Sanmina-SCI commences consent solicitation from note holders

Sanmina-SCI Corporation announced today that it is soliciting consents from the holders of the $400 million aggregate outstanding principal amount of its 6 3/4% Senior Subordinated Notes due 2013 and the holders of the $600 million aggregate outstanding principal amount of its 8.125% Senior Subordinated Notes due 2016.
In each case, the Company is requesting a waiver, until December 14, 2006, of any default or event of default that may arise by virtue of the Company's failure to file with the Securities and Exchange Commission and furnish to the trustee and holders of notes, certain reports required to be filed by the Company under the Securities Exchange Act of 1934, as amended (the "Reporting Provisions"). Holders of the notes are referred to the Company's Consent Solicitation Statement dated August 21, 2006 and the related Letter of Consent, which are being mailed to each holder, for the detailed terms and conditions of the consent solicitation.
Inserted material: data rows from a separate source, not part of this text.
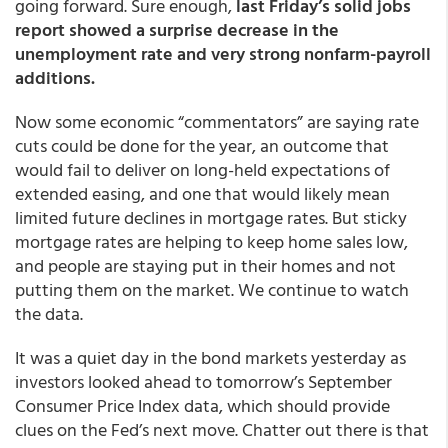
going forward. Sure enough,
last Friday’s solid jobs
report showed a surprise decrease in the
unemployment rate and very strong nonfarm-payroll
additions.
Now some economic “commentators” are saying rate
cuts could be done for the year, an outcome that
would fail to deliver on long-held expectations of
extended easing, and one that would likely mean
limited future declines in mortgage rates. But sticky
mortgage rates are helping to keep home sales low,
and people are staying put in their homes and not
putting them on the market. We continue to watch
the data.
It was a quiet day in the bond markets yesterday as
investors looked ahead to tomorrow’s September
Consumer Price Index data, which should provide
clues on the Fed’s next move. Chatter out there is that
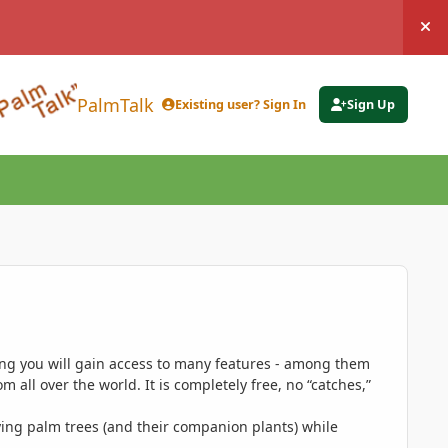
Hi
PalmTalk
Existing user? Sign In
Sign Up
ing you will gain access to many features - among them
 all over the world. It is completely free, no “catches,”
ing palm trees (and their companion plants) while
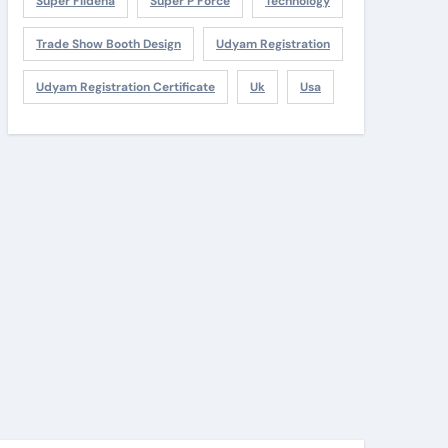
Super Fildena
Super P Force
Technology
Trade Show Booth Design
Udyam Registration
Udyam Registration Certificate
Uk
Usa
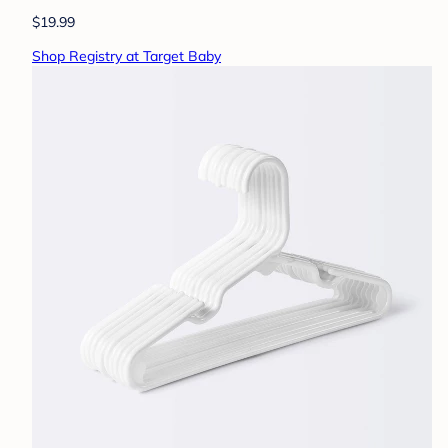
$19.99
Shop Registry at Target Baby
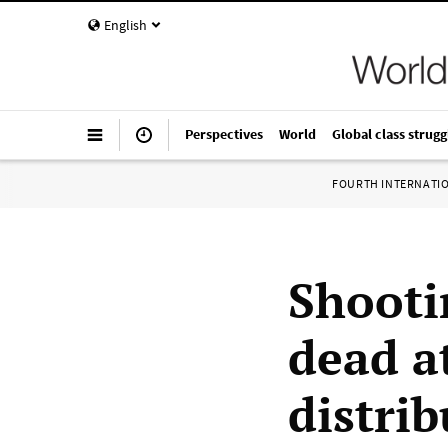
English
Perspectives
World
Global class strugg
FOURTH INTERNATI
Shooti
dead a
distrib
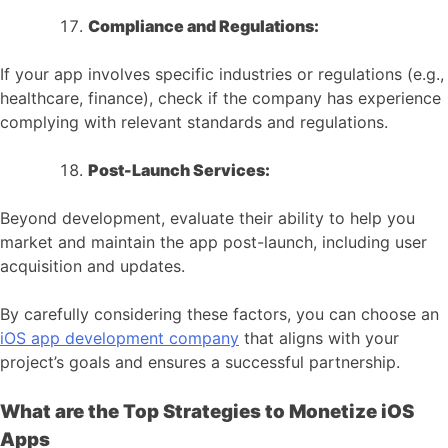
Compliance and Regulations:
If your app involves specific industries or regulations (e.g.,
healthcare, finance), check if the company has experience
complying with relevant standards and regulations.
Post-Launch Services:
Beyond development, evaluate their ability to help you
market and maintain the app post-launch, including user
acquisition and updates.
By carefully considering these factors, you can choose an
iOS app development company
that aligns with your
project’s goals and ensures a successful partnership.
What are the Top Strategies to Monetize iOS
Apps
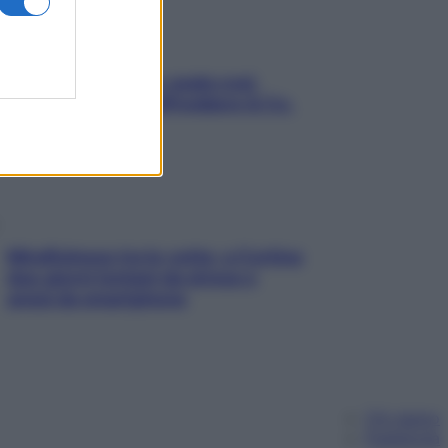
Aria condizionata: usala così,
senza rischiare raffreddore & Co.
Mindfulness tra le vette: a Cortina
due giorni lontani da stress e
ansia da smartphone
Chi siamo
Pubblicità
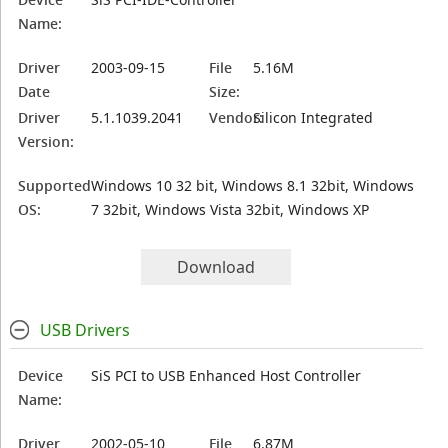
Name:
Driver
2003-09-15
File
5.16M
Date
Size:
Driver
5.1.1039.2041
Vendor:
Silicon Integrated
Version:
Supported
Windows 10 32 bit, Windows 8.1 32bit, Windows
OS:
7 32bit, Windows Vista 32bit, Windows XP
Download
USB Drivers
Device
SiS PCI to USB Enhanced Host Controller
Name:
Driver
2002-05-10
File
6.87M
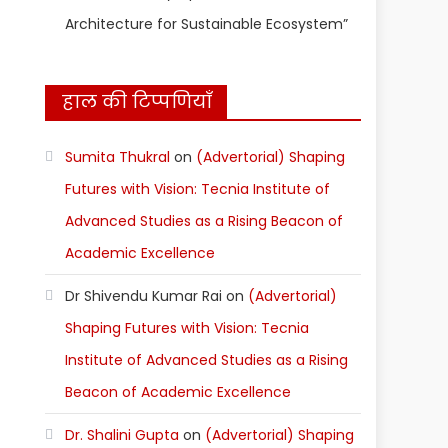
Architecture for Sustainable Ecosystem”
हाल की टिप्पणियाँ
Sumita Thukral
on
(Advertorial) Shaping
Futures with Vision: Tecnia Institute of
Advanced Studies as a Rising Beacon of
Academic Excellence
Dr Shivendu Kumar Rai
on
(Advertorial)
Shaping Futures with Vision: Tecnia
Institute of Advanced Studies as a Rising
Beacon of Academic Excellence
Dr. Shalini Gupta
on
(Advertorial) Shaping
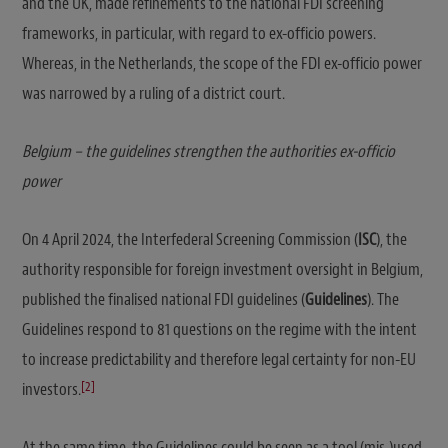
and the UK, made refinements to the national FDI screening
frameworks, in particular, with regard to ex-officio powers.
Whereas, in the Netherlands, the scope of the FDI ex-officio power
was narrowed by a ruling of a district court.
Belgium – the guidelines strengthen the authorities ex-officio
power
On 4 April 2024, the Interfederal Screening Commission (
ISC
), the
authority responsible for foreign investment oversight in Belgium,
published the finalised national FDI guidelines (
Guidelines
). The
Guidelines respond to 81 questions on the regime with the intent
to increase predictability and therefore legal certainty for non-EU
[2]
investors.
At the same time, the Guidelines could be seen as a tool (mis-)used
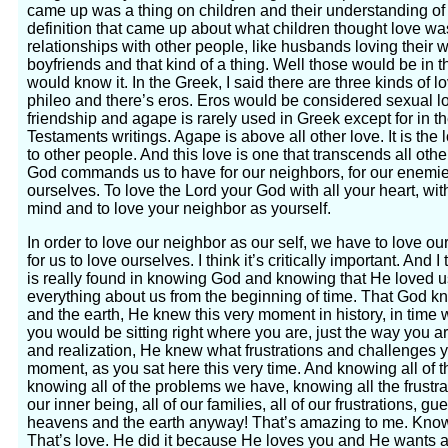
came up was a thing on children and their understanding of
definition that came up about what children thought love was
relationships with other people, like husbands loving their 
boyfriends and that kind of a thing. Well those would be in t
would know it. In the Greek, I said there are three kinds of l
phileo and there’s eros. Eros would be considered sexual l
friendship and agape is rarely used in Greek except for in
Testaments writings. Agape is above all other love. It is the
to other people. And this love is one that transcends all other
God commands us to have for our neighbors, for our enemies
ourselves. To love the Lord your God with all your heart, with 
mind and to love your neighbor as yourself.
In order to love our neighbor as our self, we have to love ou
for us to love ourselves. I think it’s critically important. And 
is really found in knowing God and knowing that He loved 
everything about us from the beginning of time. That God 
and the earth, He knew this very moment in history, in time
you would be sitting right where you are, just the way you a
and realization, He knew what frustrations and challenges y
moment, as you sat here this very time. And knowing all of th
knowing all of the problems we have, knowing all the frustr
our inner being, all of our families, all of our frustrations, 
heavens and the earth anyway! That’s amazing to me. Knowi
That’s love. He did it because He loves you and He wants a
As previously announced, the Company has not yet filed with the Securities and Exchange Commission its Quarterly Report on Form 10-Q for the fiscal quarter ended July 1, 2006. The Company is offering a consent fee of $16.25 in cash for each $1,000 in principal amount of its 6 3/4% Senior Subordinated Notes due 2013. The Company is offering a consent fee of $10.00 in cash for each $1,000 in principal amount of its 8.125% Senior Subordinated Notes due 2016.

The Company has received indications from the beneficial holders of a majority in outstanding principal amount of the 8.125% Senior Subordinated Notes due 2016 and approximately 48% of the 6 3/4% Senior Subordinated Notes due 2013 that they intend to consent to the proposed waiver.

The record date for determining the holders who are entitled to consent is August 21, 2006. The proposed waiver for each series of notes shall become effective for such series promptly following (i) receipt of valid and unrevoked consents from holders representing a majority of the outstanding aggregate principal amount of such series of notes, (ii) execution of a supplemental indenture to the indenture governing such series of notes, if required, and (iii) payment of the consent fee for such series of notes.

The consent solicitation will expire at 5:00 p.m., New York City time, on September 6, 2006, unless extended. Holders may tender their consents to the Tabulation Agent at any time before the expiration date. Holders may revoke their consents as described in the Consent Solicitation Statement.